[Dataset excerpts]
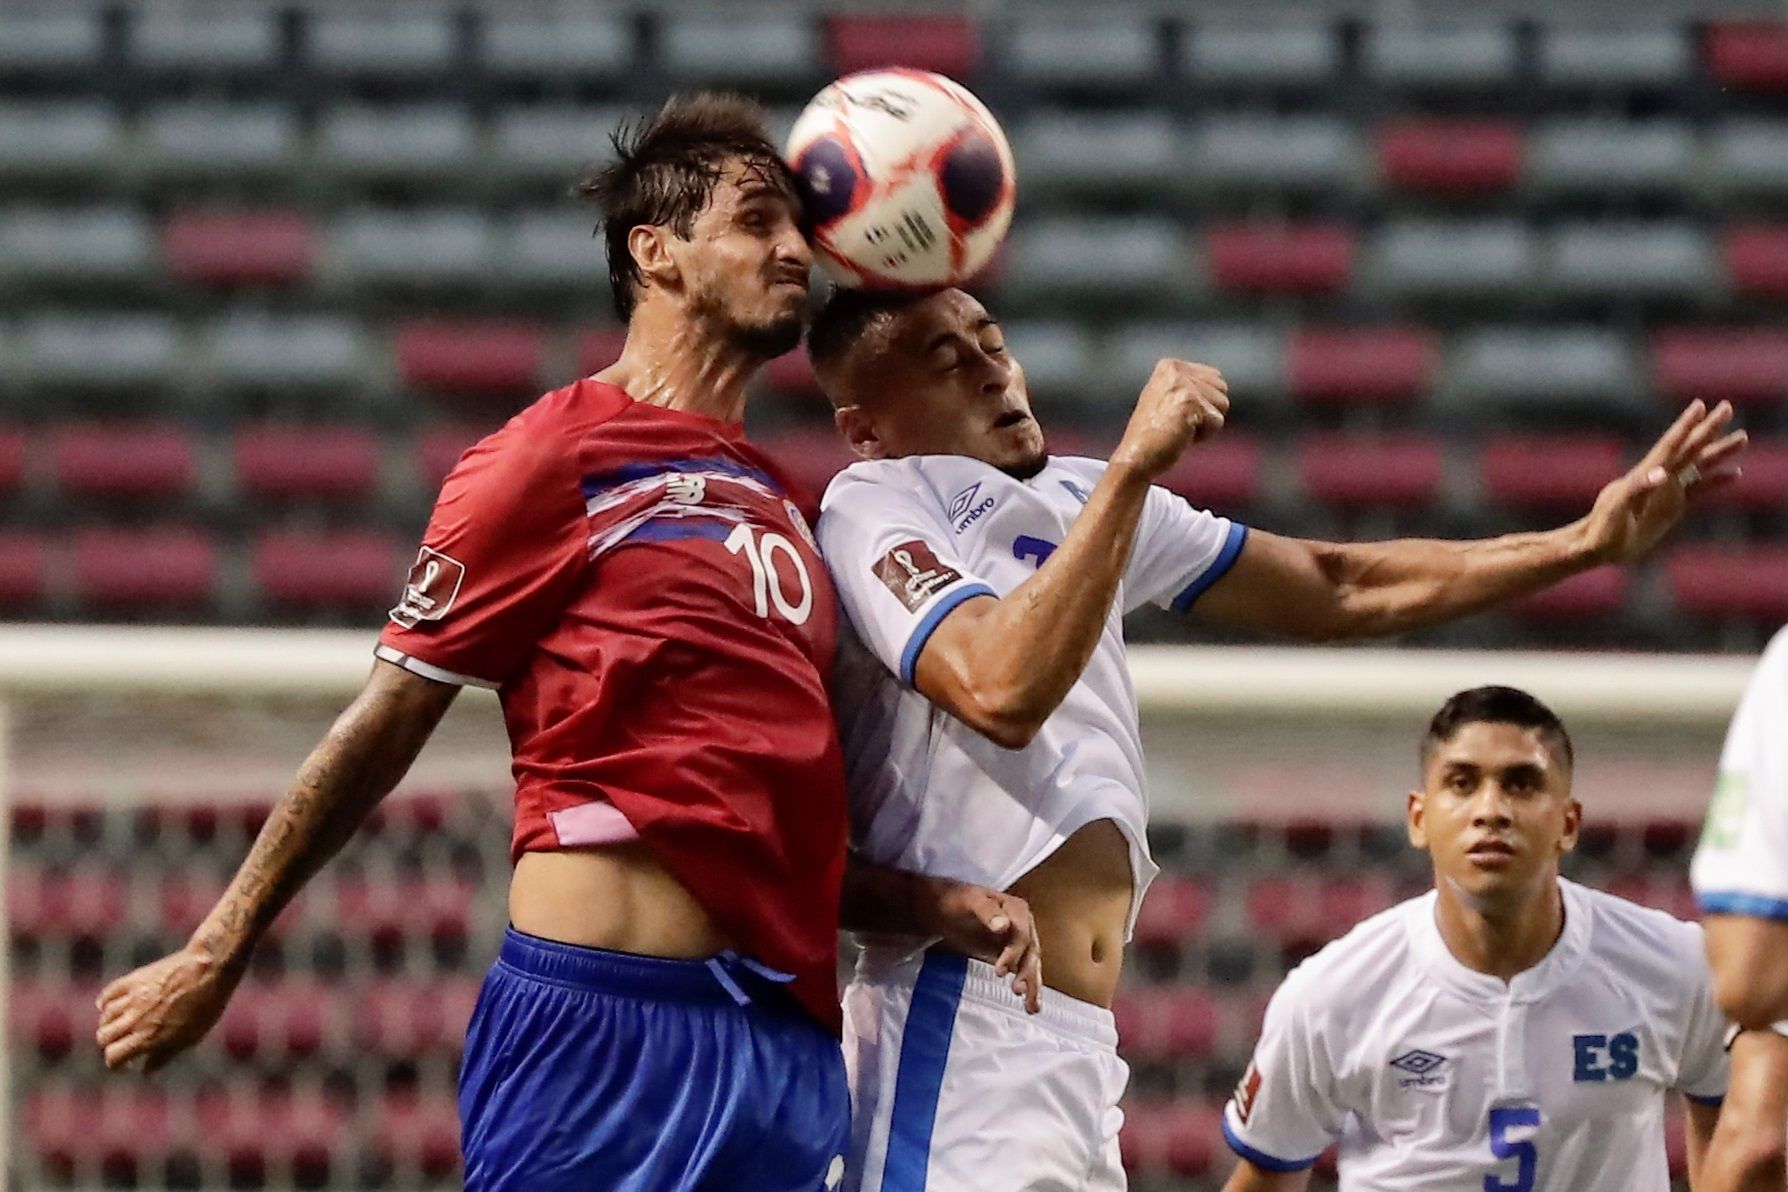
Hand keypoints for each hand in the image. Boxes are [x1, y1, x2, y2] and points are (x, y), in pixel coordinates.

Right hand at [95, 945, 242, 1072]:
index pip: (113, 1057)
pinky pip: (107, 994)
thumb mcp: (190, 1038)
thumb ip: (164, 1056)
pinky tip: (110, 1006)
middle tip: (123, 1042)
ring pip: (104, 1017)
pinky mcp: (133, 980)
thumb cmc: (206, 1006)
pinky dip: (105, 1002)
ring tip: (121, 1024)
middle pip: (103, 1037)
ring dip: (109, 1023)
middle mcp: (134, 1020)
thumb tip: (145, 1071)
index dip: (116, 1063)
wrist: (210, 968)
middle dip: (110, 1043)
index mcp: (148, 1037)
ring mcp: (132, 998)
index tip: (124, 1062)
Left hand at [920, 879, 1043, 1013]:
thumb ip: (987, 911)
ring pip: (1030, 965)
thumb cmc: (957, 900)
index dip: (1014, 952)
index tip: (1000, 970)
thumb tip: (1004, 926)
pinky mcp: (1012, 955)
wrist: (945, 908)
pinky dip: (1029, 988)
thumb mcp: (970, 901)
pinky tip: (1030, 1006)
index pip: (1021, 934)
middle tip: (1016, 990)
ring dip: (1032, 985)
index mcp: (1017, 909)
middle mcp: (1023, 925)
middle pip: (1030, 952)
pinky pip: (1023, 972)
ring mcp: (1019, 942)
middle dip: (1026, 972)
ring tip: (1030, 1007)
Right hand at [1111, 359, 1229, 480]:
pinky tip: (1181, 436)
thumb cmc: (1151, 436)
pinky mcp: (1190, 402)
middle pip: (1222, 388)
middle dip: (1207, 411)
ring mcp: (1182, 385)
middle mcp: (1175, 370)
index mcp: (1169, 365)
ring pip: (1222, 404)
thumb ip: (1190, 385)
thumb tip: (1219, 382)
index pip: (1215, 377)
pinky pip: (1217, 422)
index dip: (1202, 403)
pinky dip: (1203, 435)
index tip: (1176, 414)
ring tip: (1179, 429)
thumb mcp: (1166, 397)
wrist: (1135, 458)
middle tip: (1179, 423)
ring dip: (1205, 423)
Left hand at [1578, 400, 1746, 564]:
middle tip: (1728, 406)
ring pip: (1698, 466)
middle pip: (1688, 448)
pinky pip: (1699, 490)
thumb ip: (1637, 489)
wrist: (1596, 548)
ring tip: (1743, 437)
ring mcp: (1666, 491)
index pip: (1670, 445)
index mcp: (1644, 474)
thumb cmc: (1601, 530)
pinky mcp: (1671, 507)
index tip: (1700, 405)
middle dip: (1709, 428)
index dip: (1685, 425)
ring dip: (1719, 451)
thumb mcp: (1617, 509)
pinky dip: (1716, 481)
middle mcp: (1658, 477)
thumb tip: (1662, 473)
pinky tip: (1735, 473)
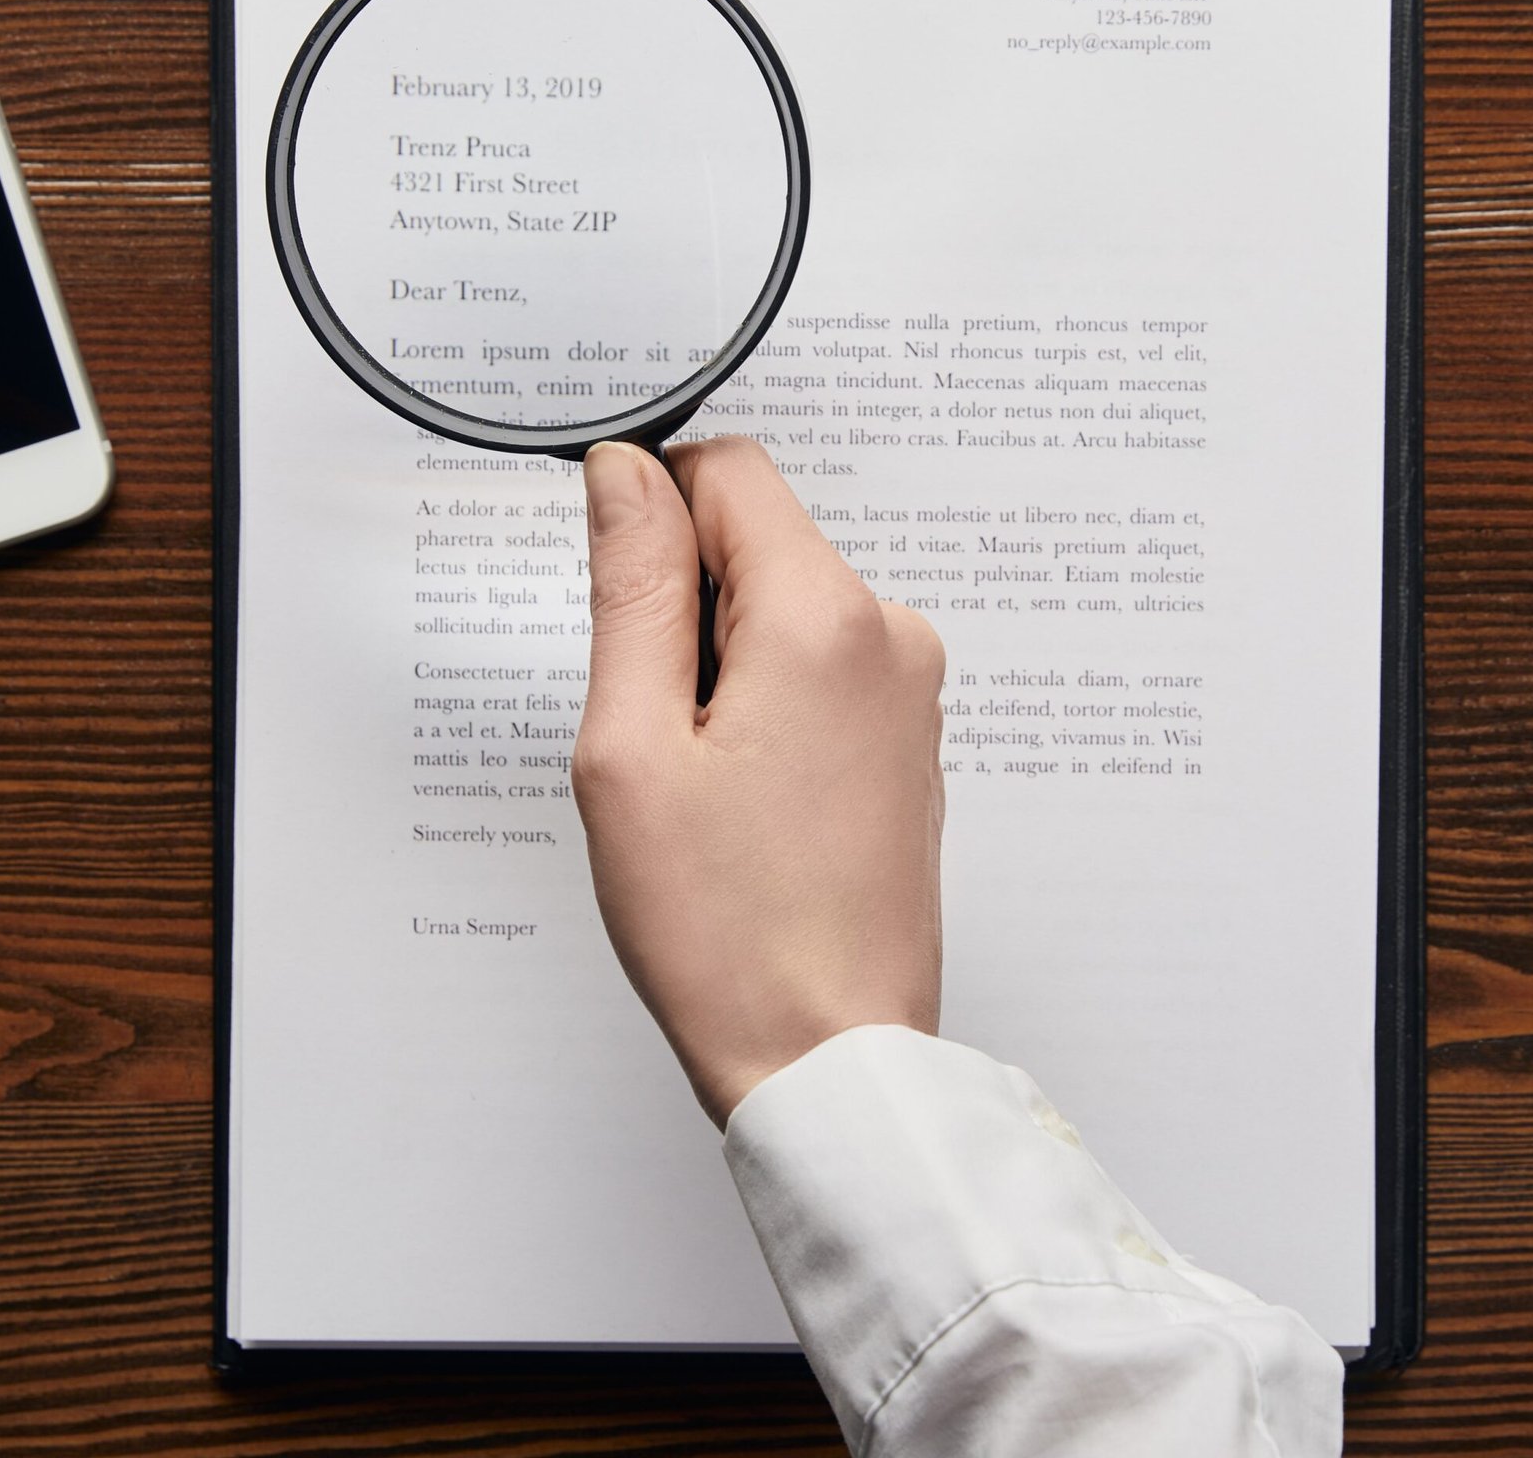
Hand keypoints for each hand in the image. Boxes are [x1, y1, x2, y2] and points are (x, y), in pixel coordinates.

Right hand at [572, 436, 944, 1128]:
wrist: (830, 1061)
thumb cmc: (725, 930)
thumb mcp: (632, 745)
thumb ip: (633, 586)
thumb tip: (625, 474)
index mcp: (824, 618)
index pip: (727, 471)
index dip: (651, 510)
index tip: (620, 596)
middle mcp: (891, 635)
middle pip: (759, 539)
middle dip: (686, 604)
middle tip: (657, 726)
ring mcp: (912, 691)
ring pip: (785, 606)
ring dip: (724, 661)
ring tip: (706, 779)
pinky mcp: (912, 737)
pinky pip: (821, 666)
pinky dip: (768, 700)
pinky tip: (747, 798)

> [PROBLEM TO WORK ON]
What is needed is an exact copy of each line from the top of the data above through the line containing "pinky tip: (1735, 473)", with no pictures.

> [RESULT OF THE EXERCISE]
Hand keypoints for each hand in the image. Boxes are [x1, y1, x2, y2] and points are (x, y), in pixel coordinates.

Right hand at [95, 945, 242, 1072]:
index pip: (113, 1057)
pinky pip: (107, 994)
thumb mcp: (190, 1038)
thumb ip: (164, 1056)
pinky tip: (110, 1006)
middle tip: (123, 1042)
ring pip: (104, 1017)
pinky mcp: (133, 980)
thumb cmc: (206, 1006)
pinky dip: (105, 1002)
ring tip: (121, 1024)
middle pip: (103, 1037)
ring dip: (109, 1023)
middle mcp: (134, 1020)
thumb tip: (145, 1071)
index dip: (116, 1063)
wrist: (210, 968)
middle dip: (110, 1043)
index mcp: (148, 1037)
ring mcp: (132, 998)
index tip: (124, 1062)
Left hand at [920, 879, 1043, 1013]:
thumb ip: (987, 911)
ring pip: (1030, 965)
thumb cmc: (957, 900)
index dip: (1014, 952)
index tip: (1000, 970)
thumb tip: (1004, 926)
pinky mcp: (1012, 955)
wrist: (945, 908)
pinky dip: (1029, 988)
thumb mcp: (970, 901)
pinky tip: (1030, 1006)
index pip: (1021, 934)
middle tip: (1016, 990)
ring dip: (1032, 985)
index mcp: (1017, 909)
middle mcp: (1023, 925)
middle pip: (1030, 952)
pinky pip: (1023, 972)
ring mcp: (1019, 942)
middle dip: (1026, 972)
ring tip: (1030, 1007)
Right hand at [1111, 359, 1229, 480]:
pinky tip: (1181, 436)
thumb cmc: (1151, 436)
pinky mcp: (1190, 402)
middle pip: (1222, 388)
middle dip: (1207, 411)
ring mcp: (1182, 385)
middle mcp: (1175, 370)
index mcp: (1169, 365)
ring pip: (1222, 404)
thumb ip: (1190, 385)
thumb tip: (1219, 382)
index pip: (1215, 377)
pinky pip: (1217, 422)
index dip: (1202, 403)
pinky dip: (1203, 435)
index tip: (1176, 414)
ring tip: (1179, 429)
thumb mcp: (1166, 397)
wrist: (1135, 458)
middle tip: (1179, 423)
ring dip: (1205, 423)
Left hand at [1578, 400, 1746, 564]:
middle tip: (1728, 406)
ring pip: (1698, 466)
middle pip: (1688, 448)
pinky pip: (1699, 490)
thumb ip: (1637, 489)
wrist: (1596, 548)
ring tip: (1743, 437)
ring mcp: (1666, 491)
index pip: (1670, 445)
index mcp: (1644, 474)
thumb cmc: (1601, 530)
pinky mcp: (1671, 507)
index tip: (1700, 405)
middle dip: (1709, 428)
index dip: (1685, 425)
ring dip: (1719, 451)
thumb mcp: (1617, 509)
pinky dip: (1716, 481)
middle mcp: (1658, 477)
thumb tip: (1662, 473)
pinky tip: (1735, 473)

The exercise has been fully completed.